2007 Limerick Senior Hurling Championship
- Dates: 20 May – 11 November 2007
- Teams: 16
- Sponsor: Limerick's Live 95 FM
- Champions: Adare (3rd title) Donncha Sheehan (captain) Ger O'Loughlin (manager)
- Runners-up: Croom Hugh Flavin (captain) Liam O'Donoghue (manager)
- Relegated: Killeedy

Tournament statistics
- Matches played: 31
- Goals scored: 75 (2.42 per match)
- Points scored: 830 (26.77 per match)
- Top scorer(s): Andrew O'Shaughnessy (3–32)

= 2007 Limerick Senior Hurling Championship =

Annual hurling competition season

The 2007 Limerick Senior Hurling Championship was the 113th staging of the Limerick Senior Hurling Championship since its establishment by the Limerick County Board in 1887. The championship ran from 20 May to 11 November 2007.

Bruree entered the championship as the defending champions, however, they were beaten by Claughaun in the third round.
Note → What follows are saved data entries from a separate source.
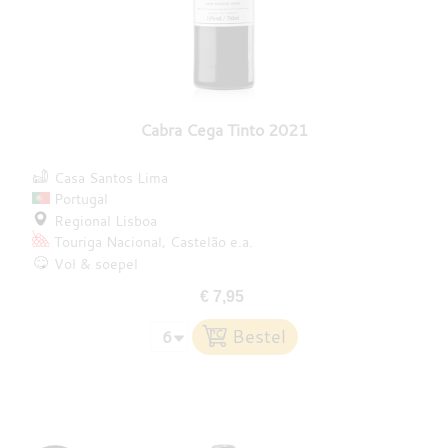
Cabra Cega Tinto 2021
Casa Santos Lima
Portugal
Regional Lisboa
Touriga Nacional
Castelão
e.a.
Vol & soepel
€ 7,95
Killeedy were relegated.

The final was played on 11 November 2007 at the Gaelic Grounds in Limerick, between Adare and Croom, in what was their first ever meeting in the final. Adare won the match by 0–14 to 0–05 to claim their third championship title overall and a first title in five years.

Kilmallock's Andrew O'Shaughnessy was the championship's top scorer with 3–32.